Ultima modifica 4 Maggio 2018
Sto uscendo dalla stanzetta in penombra col mio carico di pensieri.
Sono talmente tanti che non riesco a dar loro un ordine preciso.
Che mi hanno detto? Cosa è successo?
L’unica cosa che ho davvero compreso è che è finita.
Basta, io non sono più madre. Anche se la mia pancia ancora sporge, io non sono più madre.
In effetti non so nemmeno se lo sia mai stata: da quale momento si diventa madri?
Poso gli occhi sulla mia pancia e mi accorgo che non posso più guardarla.
Veramente, non sono più una madre, mi sono trasformata in una tomba.
Là dentro mio figlio è morto.
Chissà come, chissà da quanto.
Per quanto tempo mi sono creduta madre e invece ero già tomba?
Perché? Come è possibile che i figli muoiano ancora prima di nascere?
Cosa ho fatto, o non ho fatto, che ha causato la sua morte?
Perché io? Cosa ho io che non va?
Mi guardo intorno e vedo solo passeggini pieni, pance grandi, mamme felici.
In quel cartellone pubblicitario una mamma, esile come una piuma, sfoggia sicura il tacco a spillo, avvolta in un cappottino chiaro dal lembo svolazzante, sembra attraversare il selciato con leggerezza, come con leggerezza e facilità attraversa la sua vita, mentre spinge la carrozzina con una sola mano.
In TV passa uno spot che racconta quanto sia facile avere un bambino: basta comprare uno stick, aspettare la faccina che ride e il gioco è fatto.
Devo proprio essere io ad avere qualcosa che non va, perché è evidente quanto vada bene sempre, eccetto a quelli difettosi, come me.
In giro le persone mi chiedono quando arriverà il pargoletto…
E’ arrivato – rispondo – morto.
Restano tutti impietriti, serrano le labbra, abbassano lo sguardo e cambiano discorso.
Eh già, meglio non proseguire oltre, che potrebbero dire?
Non sono stata capace di farlo nascere vivo, non c’è nulla di cui parlare, semmai dovrei vergognarmi: che razza di madre sono? Non sono riuscita nemmeno a proteggerlo quando era dentro di me, figurati se sarei stata capace di proteggerlo fuori da me.
Finché arriva la sentenza: perché sia morto, non si sa.
E’ morto, accade, molto più spesso di quanto ci dicano, lo ammette il medico che mi guarda rassicurante, mentre mi porge i fogli nelle mani.
Non c’era nulla che potessi fare. Non si può prevedere. Accade e basta. Come accade che sopraggiunga una malattia genetica incompatibile con la vita, come accade che un nodo del cordone sia letale, come accadono altri e tanti imprevisti che mettono fine alla vita nel grembo materno.

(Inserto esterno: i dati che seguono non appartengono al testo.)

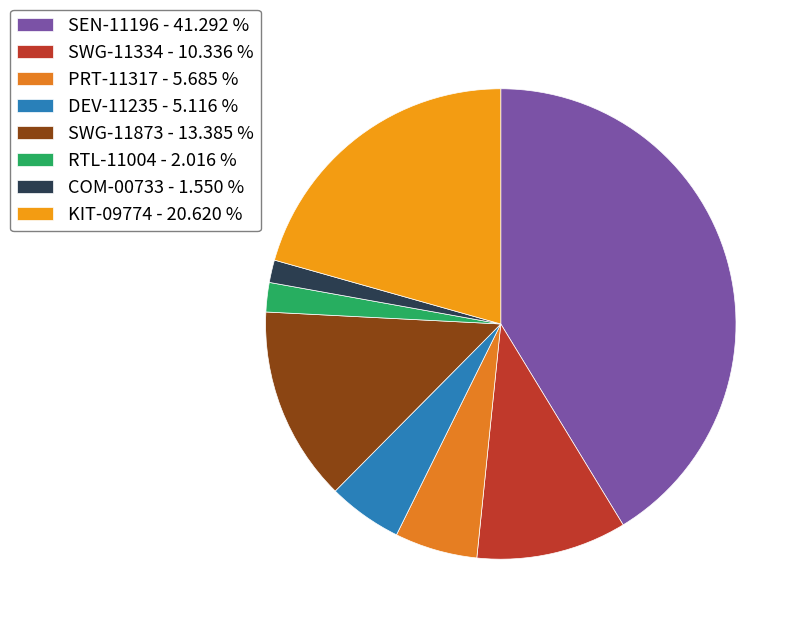

What percentage is the SWG-11873 slice, to the nearest percent?

13%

Quanto? Quanto spesso accade?
Oh beh… dipende.
“Lei ha due figli vivi e due morti: il 50% delle sue gravidanze è andato a buon fine. E’ un buon risultato.”
E’ un buon risultato.
Guardo i figli vivi e penso a quelli morti: non ho fatto nulla di diverso per nessuno di loro.

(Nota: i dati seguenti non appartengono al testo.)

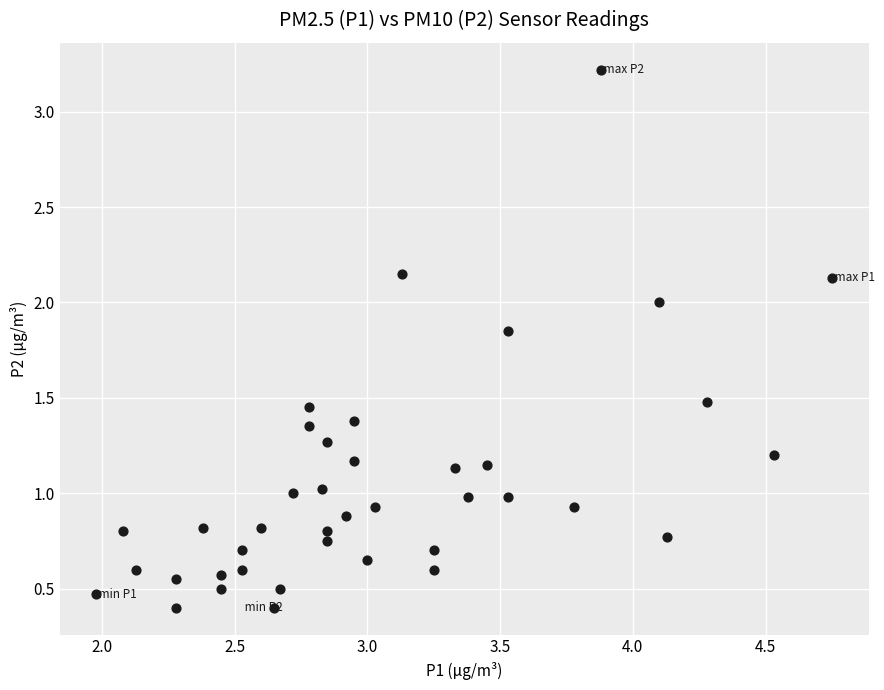

What is the range of Y values (max minus min)?

2.8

Ho sempre seguito le indicazioni, assunto acido folico, rallentato, eseguito i controlli…
Ho fatto il possibile, sempre.
Ho fatto quel che fa una mamma, sempre.
In effetti io sono solo una mamma. Posso impegnarmi per fare il possibile, sul resto non ho controllo, perché sono umana.
Santo cielo! Sono solo umana.
Non ho potere sulla vita e sulla morte, nemmeno dei miei figli.

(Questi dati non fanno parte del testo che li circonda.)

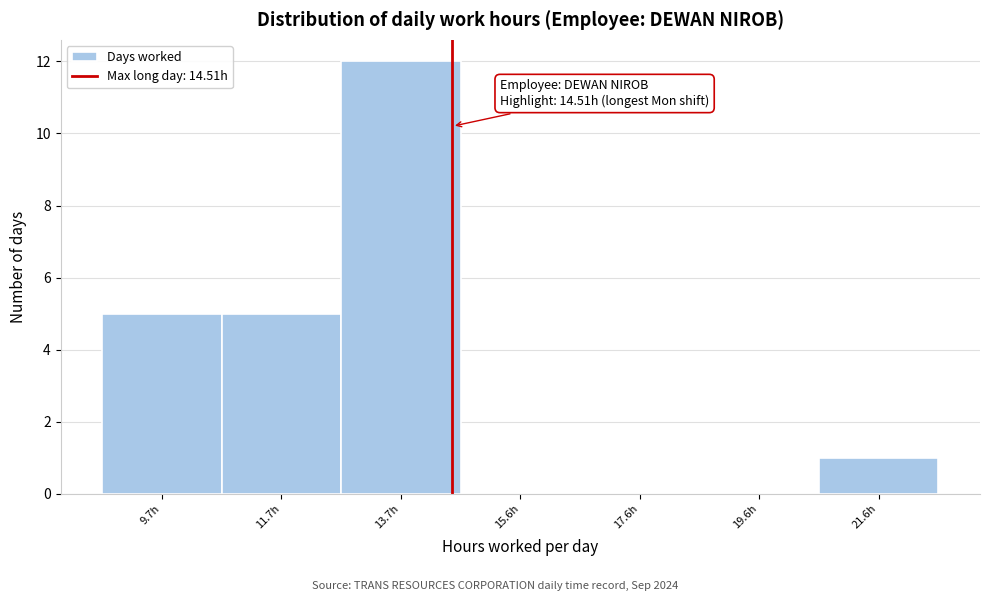

Which range on the x-axis has the tallest bar?

12.65 to 14.65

Eh sì, sono i miei figli, tutti. Fin dal primo pensiero, fin da quando sono stati più piccoli di un puntino.
Eh sì, ho fatto sempre quel che fa una mamma: li ho accolti, protetti e tenuti, con me, fin dove la mia umanità mi ha concesso.
Poi li ho lasciati andare, nel mondo o in un buco, sotto terra.
Eh no, io non ho mai indossato i tacchi a spillo, che dalle mie parti il selciato è accidentato.
Raramente ho condotto la carrozzina con una sola mano, che più spesso ho preferito tenerla salda con entrambe…
La mia vita non è sempre facile, perché è una vita vera e difficilmente campeggerà su un cartellone in mezzo alla strada.